* What this task involves: Extract from the entries below, exactly as given, only the lines from the line containing "108: (288, 41)" to the line containing "117: (191, 19)", both lines included.

* Data supplied:
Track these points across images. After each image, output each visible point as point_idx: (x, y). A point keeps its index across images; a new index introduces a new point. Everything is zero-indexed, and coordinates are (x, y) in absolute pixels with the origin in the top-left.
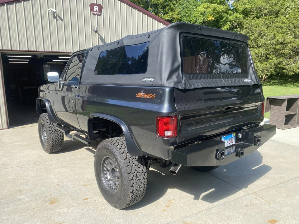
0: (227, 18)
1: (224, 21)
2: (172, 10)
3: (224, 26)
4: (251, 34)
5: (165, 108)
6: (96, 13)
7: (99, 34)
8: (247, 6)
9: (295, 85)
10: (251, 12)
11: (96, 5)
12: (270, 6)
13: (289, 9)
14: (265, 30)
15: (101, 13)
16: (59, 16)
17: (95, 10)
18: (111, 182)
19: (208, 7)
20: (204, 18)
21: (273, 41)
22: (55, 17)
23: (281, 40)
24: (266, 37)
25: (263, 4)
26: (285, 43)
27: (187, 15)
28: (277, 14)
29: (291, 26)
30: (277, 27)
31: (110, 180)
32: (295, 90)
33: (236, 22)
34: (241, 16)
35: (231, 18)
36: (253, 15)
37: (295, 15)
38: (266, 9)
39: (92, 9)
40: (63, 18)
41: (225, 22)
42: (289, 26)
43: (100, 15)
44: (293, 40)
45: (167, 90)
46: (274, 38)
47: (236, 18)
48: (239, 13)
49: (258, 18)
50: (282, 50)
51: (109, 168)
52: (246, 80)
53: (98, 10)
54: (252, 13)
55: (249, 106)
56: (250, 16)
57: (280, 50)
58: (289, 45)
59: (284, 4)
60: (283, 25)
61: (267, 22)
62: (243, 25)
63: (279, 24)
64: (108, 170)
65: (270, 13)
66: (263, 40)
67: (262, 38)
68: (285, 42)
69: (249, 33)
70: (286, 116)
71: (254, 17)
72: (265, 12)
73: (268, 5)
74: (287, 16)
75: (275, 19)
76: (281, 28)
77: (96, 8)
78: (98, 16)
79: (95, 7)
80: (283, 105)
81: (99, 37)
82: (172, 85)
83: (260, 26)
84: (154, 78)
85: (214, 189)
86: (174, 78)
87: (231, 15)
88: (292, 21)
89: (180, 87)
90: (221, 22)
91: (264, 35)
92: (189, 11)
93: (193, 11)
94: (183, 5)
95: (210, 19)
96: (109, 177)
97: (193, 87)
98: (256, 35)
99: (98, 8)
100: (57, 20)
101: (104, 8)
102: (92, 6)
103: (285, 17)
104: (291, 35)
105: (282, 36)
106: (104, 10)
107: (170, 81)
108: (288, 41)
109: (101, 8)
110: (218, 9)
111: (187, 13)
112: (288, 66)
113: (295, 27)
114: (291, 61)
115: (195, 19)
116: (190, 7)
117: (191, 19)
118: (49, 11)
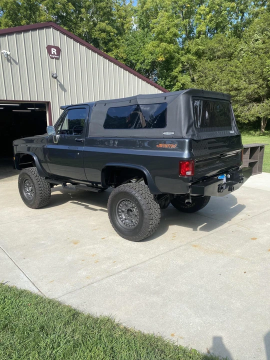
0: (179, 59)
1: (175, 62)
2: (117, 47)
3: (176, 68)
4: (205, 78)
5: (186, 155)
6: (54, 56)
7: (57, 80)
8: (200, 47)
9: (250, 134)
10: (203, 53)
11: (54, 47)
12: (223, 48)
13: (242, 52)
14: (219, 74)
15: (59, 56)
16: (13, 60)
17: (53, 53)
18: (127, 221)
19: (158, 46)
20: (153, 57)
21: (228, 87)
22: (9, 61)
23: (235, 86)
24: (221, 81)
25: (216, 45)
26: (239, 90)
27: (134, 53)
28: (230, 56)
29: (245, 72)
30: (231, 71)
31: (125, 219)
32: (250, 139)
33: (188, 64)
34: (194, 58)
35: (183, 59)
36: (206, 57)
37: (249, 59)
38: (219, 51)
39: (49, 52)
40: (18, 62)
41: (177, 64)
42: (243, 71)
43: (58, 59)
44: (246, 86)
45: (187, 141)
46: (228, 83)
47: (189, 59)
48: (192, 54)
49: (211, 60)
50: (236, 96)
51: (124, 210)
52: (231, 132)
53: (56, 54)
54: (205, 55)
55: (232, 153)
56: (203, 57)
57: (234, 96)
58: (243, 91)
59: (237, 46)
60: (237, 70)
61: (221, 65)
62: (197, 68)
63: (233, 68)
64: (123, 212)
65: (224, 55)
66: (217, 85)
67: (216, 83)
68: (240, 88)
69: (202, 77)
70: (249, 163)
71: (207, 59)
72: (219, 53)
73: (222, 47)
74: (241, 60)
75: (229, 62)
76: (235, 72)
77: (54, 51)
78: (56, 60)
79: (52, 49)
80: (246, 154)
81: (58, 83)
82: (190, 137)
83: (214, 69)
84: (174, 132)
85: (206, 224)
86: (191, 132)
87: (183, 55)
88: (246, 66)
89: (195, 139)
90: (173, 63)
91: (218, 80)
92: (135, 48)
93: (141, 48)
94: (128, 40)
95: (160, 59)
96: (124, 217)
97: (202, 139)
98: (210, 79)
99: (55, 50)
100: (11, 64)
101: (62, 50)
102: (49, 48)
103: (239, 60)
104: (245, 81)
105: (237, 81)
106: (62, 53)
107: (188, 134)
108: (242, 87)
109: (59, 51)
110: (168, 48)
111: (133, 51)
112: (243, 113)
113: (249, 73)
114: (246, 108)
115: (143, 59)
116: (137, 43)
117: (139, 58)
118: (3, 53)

* Output of the task:
108: (288, 41)
109: (101, 8)
110: (218, 9)
111: (187, 13)
112: (288, 66)
113: (295, 27)
114: (291, 61)
115: (195, 19)
116: (190, 7)
117: (191, 19)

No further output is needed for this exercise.